Studies have found that respondents tend to rate themselves and their colleagues favorably.8,9 This feature makes it quite challenging to measure differences in teamwork unless they are extremely different. In general, clinical teams are likely to perform well (average or better), yet even good teams would like to improve. Therefore, we needed to create a scale with greater response discrimination to measure less than extreme differences. Thus, we chose to use a 10-point scale, with the 2 extremes unacceptable and perfect and 3 scoring options within each category; similar to the A+, A, A− grading system. Other recently published tools of overall team performance such as the CATS and the MHPTS use more limited 3-point rating scales for each item from “expected but not observed” to “observed and good” and from “never or rarely” to “consistently.” Only additional research with these tools and the CTS will determine the utility of these various scaling methods to validly, reliably, and sensitively measure the complex behaviors that differentiate team performance under both simulated and real clinical situations across settings and specialties.

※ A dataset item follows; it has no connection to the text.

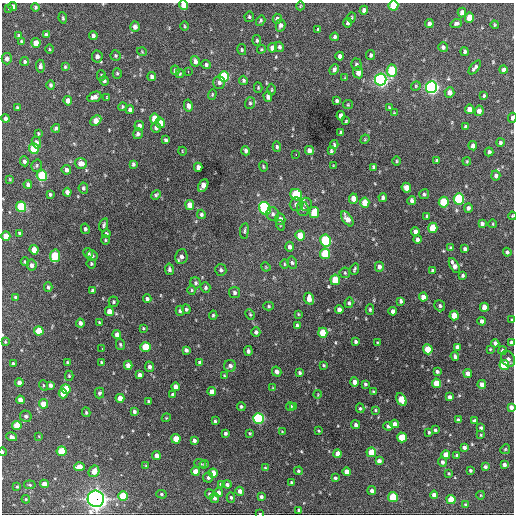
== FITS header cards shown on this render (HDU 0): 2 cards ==
NAXIS1  =                  512 / Axis length
NAXIS2  =                  512 / Axis length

Our study, like any, is not without limitations. Our first goal was to develop a high quality teamwork measurement tool. Because of this, we concentrated initially on methodological and technical performance using standardized videos and consistent evaluator training (to reduce heterogeneity). Thus, we intentionally limited evaluator numbers to enhance homogeneity of teamwork training. Now that we have demonstrated quality as measured by standard parameters, we are expanding our focus to testing the tool across a diversity of clinical and simulation personnel (the introduction of heterogeneity). To that end, we have now implemented the tool in the field for rapid sequence evaluation of teamwork during 10-minute simulated scenarios. To date, we have found it easy to use and helpful to guide team debriefings and we are continuing to evaluate the tool and plan to analyze this data further in these “real-world” simulations.